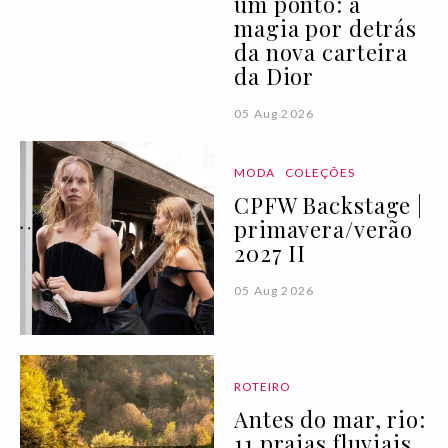
um ponto: a
magia por detrás
da nova carteira
da Dior
05 Aug 2026
MODA
COLEÇÕES
CPFW Backstage |
primavera/verão
2027 II
05 Aug 2026
ROTEIRO
Antes do mar, rio:
11 praias fluviais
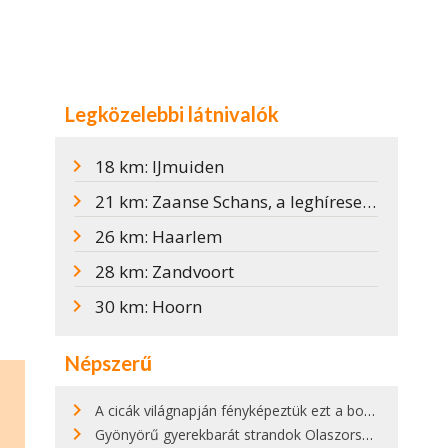
Legközelebbi látnivalók
18 km: IJmuiden
21 km: Zaanse Schans, a leghíresebb holland szélmalmok
26 km: Haarlem
28 km: Zandvoort
30 km: Hoorn
Népszerű
A cicák világnapján fényképeztük ezt a bokor alatt hűsölő cicát Kisorosziban
Gyönyörű gyerekbarát strandok Olaszországban - megmutatjuk a 15 legjobbat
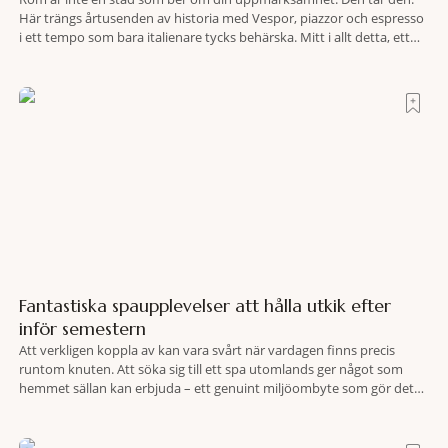
Här trängs årtusenden av historia med Vespor, piazzor och espresso
i ett tempo som bara italienare tycks behärska. Mitt i allt detta, ett
stenkast från Spanska trappan, gömmer sig Portrait Roma – ett
hotell som lyckas med den smått osannolika bedriften att
Fantastiska spaupplevelser att hålla utkik efter
inför semestern
Att verkligen koppla av kan vara svårt när vardagen finns precis
runtom knuten. Att söka sig till ett spa utomlands ger något som
hemmet sällan kan erbjuda – ett genuint miljöombyte som gör det
lättare att nå det där tillståndet av lugn och harmoni. I en gedigen
spamiljö har du proffs som vet exakt vilka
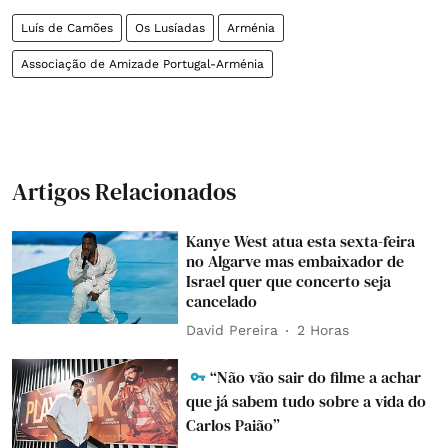
Luís de Camões
Os Lusíadas
Arménia
Associação de Amizade Portugal-Arménia
Artigos Relacionados
Kanye West atua esta sexta-feira
no Algarve mas embaixador de
Israel quer que concerto seja
cancelado
David Pereira
2 Horas
“Não vão sair do filme a achar
que já sabem tudo sobre a vida do
Carlos Paião”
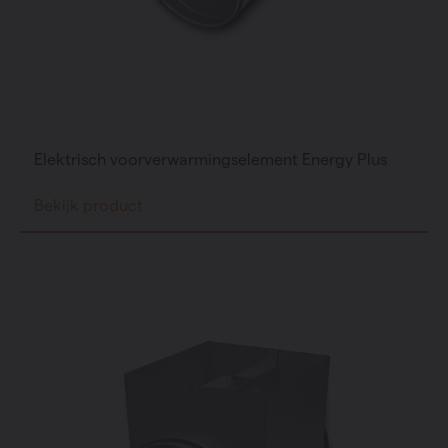
Elektrisch voorverwarmingselement Energy Plus
Bekijk product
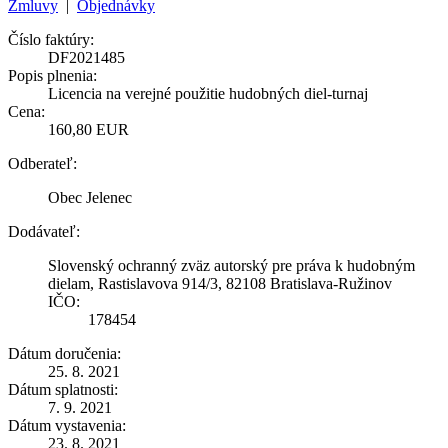
Zmluvy
|
Objednávky
Číslo faktúry:
DF2021485
Popis plnenia:
Licencia na verejné použitie hudobných diel-turnaj
Cena:
160,80 EUR
Odberateľ:
Obec Jelenec
Dodávateľ:
Slovenský ochranný zväz autorský pre práva k hudobným
dielam, Rastislavova 914/3, 82108 Bratislava-Ružinov
IČO:
178454
Dátum doručenia:
25. 8. 2021
Dátum splatnosti:
7. 9. 2021
Dátum vystavenia:
23. 8. 2021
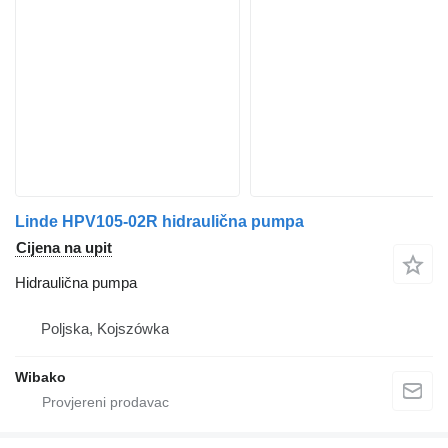
Linde HPV105-02R hidraulična pumpa
Cijena na upit
Hidraulična pumpa
Poljska, Kojszówka
Wibako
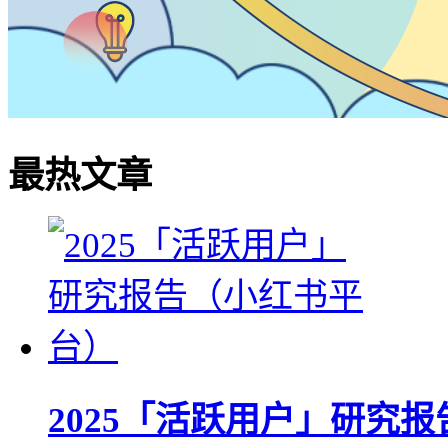
最热文章
2025「活跃用户」研究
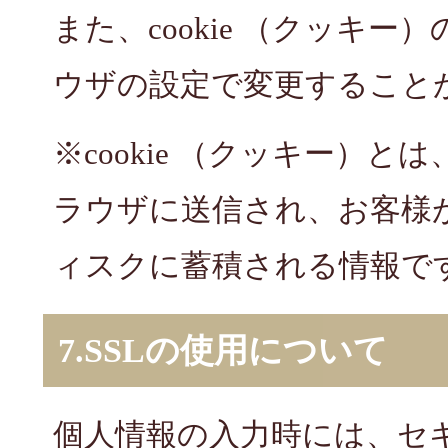
また、cookie （クッキ
ウザの設定で変更すること
※cookie （クッキー）
ラウザに送信され、お客様
ィスクに蓄積される情報で
7.SSLの使用について
個人情報の入力時には、セ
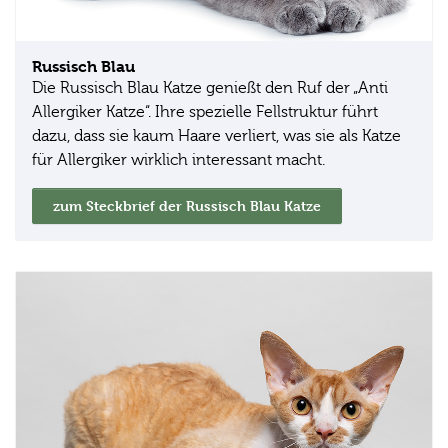
Russisch Blau
Die Russisch Blau Katze genießt den Ruf der „Anti
Allergiker Katze“. Ihre spezielle Fellstruktur führt
dazu, dass sie kaum Haare verliert, was sie als Katze
für Allergiker wirklich interessant macht.
zum Steckbrief der Russisch Blau Katze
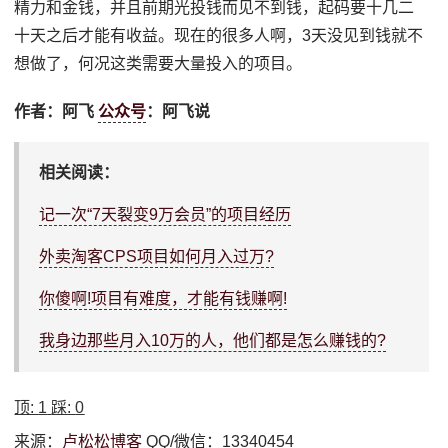
精力和金钱，并且前期光投钱而见不到钱，起码要十几二
十天之后才能有收益。现在的很多人啊，3天没见到钱就不
想做了，何况这类需要大量投入的项目。
作者：阿飞
公众号
：阿飞说
相关阅读：
记一次“7天裂变9万会员”的项目经历
外卖淘客CPS项目如何月入过万?
你傻啊!项目有难度，才能有钱赚啊!
我身边那些月入10万的人，他们都是怎么赚钱的?
顶:
1
踩:
0
来源：
卢松松博客
QQ/微信：13340454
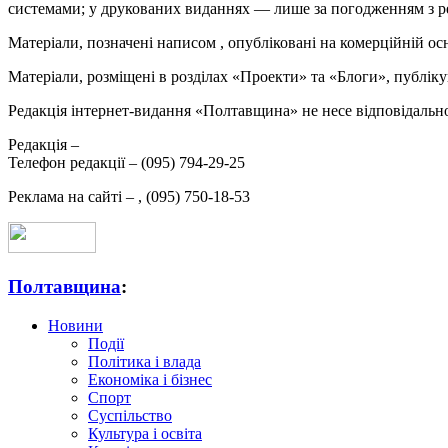
системами; у друкованих виданнях — лише за погодженням з р
Матеріали, позначені написом
, опубліковані на комерційній ос
Матеріали, розміщені в розділах «Проекти» та «Блоги», публікую
Редакція інтернет-видання «Полтавщина» не несе відповідальнос
Редакція –
Телефон редакції –
(095) 794-29-25
Реклама на сайті –
,
(095) 750-18-53
Полтавщина
:
Новини
Події
Політика і влада
Економіка і бізнес
Спорт
Суспільство
Культура і освіта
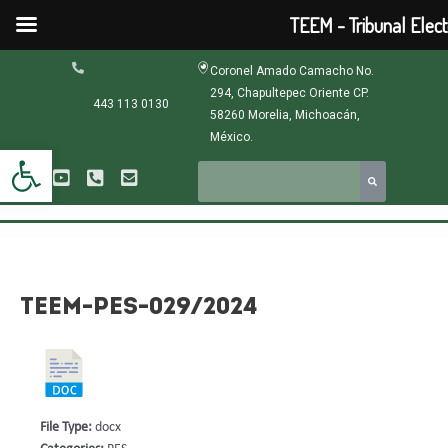
Ir
TEEM - Tribunal Elec
al
contenido
Navegación
Coronel Amado Camacho No.
de
294, Chapultepec Oriente CP.
entradas
443 113 0130
58260 Morelia, Michoacán,
México.
Abrir barra de herramientas
TEEM-PES-029/2024
File Type:
docx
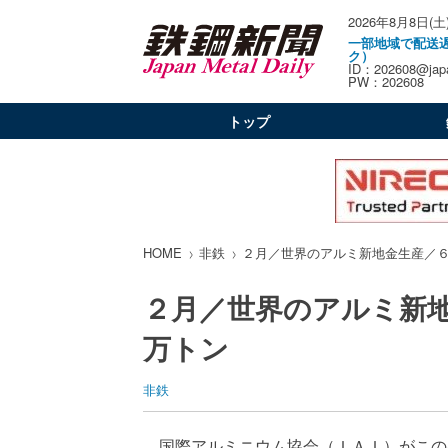
2026年8月8日(土
一部地域で配送
ク）
ID：202608@japa
PW：202608
トップ
HOME
非鉄
２月／世界のアルミ新地金生産／
２月／世界のアルミ新
万トン
非鉄
国際アルミニウム協会（ＩＡＩ）がこの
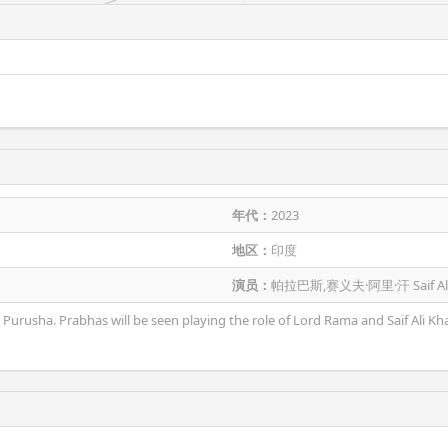
年代：
2023
地区：
印度
演员：
帕拉巴斯,赛义夫·阿里·汗 Saif Ali 
usha. Prabhas will be seen playing the role of Lord Rama and Saif Ali Khan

- _EXERCISE OBJECTIVE_: Copy every line of text in the entries above into your answer, word for word and in the same order, leaving out the pictures.

- _WRITTEN SOLUTION_:
um ponto: a
magia por detrás
da nova carteira
da Dior
05 Aug 2026
MODA
COLEÇÕES
CPFW Backstage |
primavera/verão
2027 II
05 Aug 2026
ROTEIRO
Antes do mar, rio:
11 praias fluviais
Legközelebbi látnivalók
18 km: IJmuiden
21 km: Zaanse Schans, a leghíresebb holland szélmalmok
26 km: Haarlem
28 km: Zandvoort
30 km: Hoorn
Népszerű
A cicák világnapján fényképeztük ezt a bokor alatt hűsölő cicát Kisorosziban
Gyönyörű gyerekbarát strandok Olaszországban - megmutatjuk a 15 legjobbat
Här trängs årtusenden av historia med Vespor, piazzor och espresso
i ett tempo som bara italienare tycks behärska. Mitt i allt detta, ett
stenkast från Spanska trappan, gömmer sig Portrait Roma – ett
hotell som lyckas med den smått osannolika bedriften att
Fantastiska spaupplevelser att hålla utkik efter
inför semestern
Att verkligen koppla av kan vara svårt när vardagen finns precis
runtom knuten. Att söka sig till ett spa utomlands ger något som
hemmet sällan kan erbjuda – ett genuint miljöombyte som gör det
lättare att nå det där tillståndet av lugn och harmoni. I en gedigen
spamiljö har du proffs som vet exakt vilka
Luís de Camões
Os Lusíadas
Arménia
Associação de Amizade Portugal-Arménia
Artigos Relacionados
Kanye West atua esta sexta-feira
no Algarve mas embaixador de
Israel quer que concerto seja
cancelado
David Pereira
2 Horas
“Não vão sair do filme a achar
que já sabem tudo sobre a vida do
Carlos Paião”
Elektrisch voorverwarmingselement Energy Plus
Bekijk product
Zmluvy
|
Objednávky
Číslo faktúry:
DF2021485
Popis plnenia:
Licencia na verejné použitie hudobných diel-turnaj
Cena:
160,80 EUR
Odberateľ:
Obec Jelenec
Dodávateľ:
Slovenský ochranný zväz autorský pre práva k hudobným
dielam, Rastislavova 914/3, 82108 Bratislava-Ružinov
IČO:
178454
Dátum doručenia:
25. 8. 2021
Dátum splatnosti:
7. 9. 2021
Dátum vystavenia:
23. 8. 2021
Linde HPV105-02R hidraulična pumpa
Cijena na upit
Hidraulična pumpa
Poljska, Kojszówka
Wibako
最热文章
2025「活跃用户」研究
また、cookie （クッキ
ウザの設定で変更すること
※cookie （クッキー）
ラウザに送信され、お客様
ィスクに蓄積される情報で
7.SSLの使用について
個人情報の入力時には、セ
Russisch Blau
Die Russisch Blau Katze genießt den Ruf der „Anti
Allergiker Katze“. Ihre spezielle Fellstruktur führt
dazu, dass sie kaum Haare verliert, was sie als Katze
für Allergiker wirklich interessant macht.
zum Steckbrief der Russisch Blau Katze
精力和金钱，并且前期光投钱而见不到钱，起码要十几二
十天之后才能有收益。现在的很多人啊，3天没见到钱就不
想做了，何况这类需要大量投入的项目。
作者：阿飞
公众号
：阿飞说
相关阅读：
记一次“7天裂变9万会员”的项目经历
外卖淘客CPS项目如何月入过万?
你傻啊!项目有难度，才能有钱赚啊!
我身边那些月入10万的人，他们都是怎么赚钱的?
顶:
1
踩:
0
来源：
卢松松博客
QQ/微信：13340454
системами; у друкованих виданнях — лише за погодженням з р
Матеріали, позначені написом
, опубліковані на комерційній ос
Матеріали, розміщені в розділах «Проекти» та «Блоги», публікую
Редакція інтернет-видання «Полтавщина» не несе відповідальнос
Редакція –
Телефон редакції –
(095) 794-29-25
Реклама на сайті –
,
(095) 750-18-53
Полтавщина
:
Новини
Події
Політика і влада
Економіка і бізнес
Спорт
Суспільство
Культура і освіта
Ir
TEEM - Tribunal Elec
al
contenido
Navegación
Coronel Amado Camacho No.
de
294, Chapultepec Oriente CP.
entradas
443 113 0130
58260 Morelia, Michoacán,
México.
Abrir barra de herramientas
TEEM-PES-029/2024
File Type:
docx
2026年8月8日(土
一部地域で配送
ク）
ID：202608@japa
PW：202608
トップ
HOME
非鉄
２月／世界のアルミ新地金生産／
２月／世界のアルミ新
万トン
非鉄
国際アルミニウム協会（ＩＡＩ）がこの
年代：
2023
地区：
印度
演员：
帕拉巴斯,赛义夫·阿里·汗 Saif Ali 
usha. Prabhas will be seen playing the role of Lord Rama and Saif Ali Khan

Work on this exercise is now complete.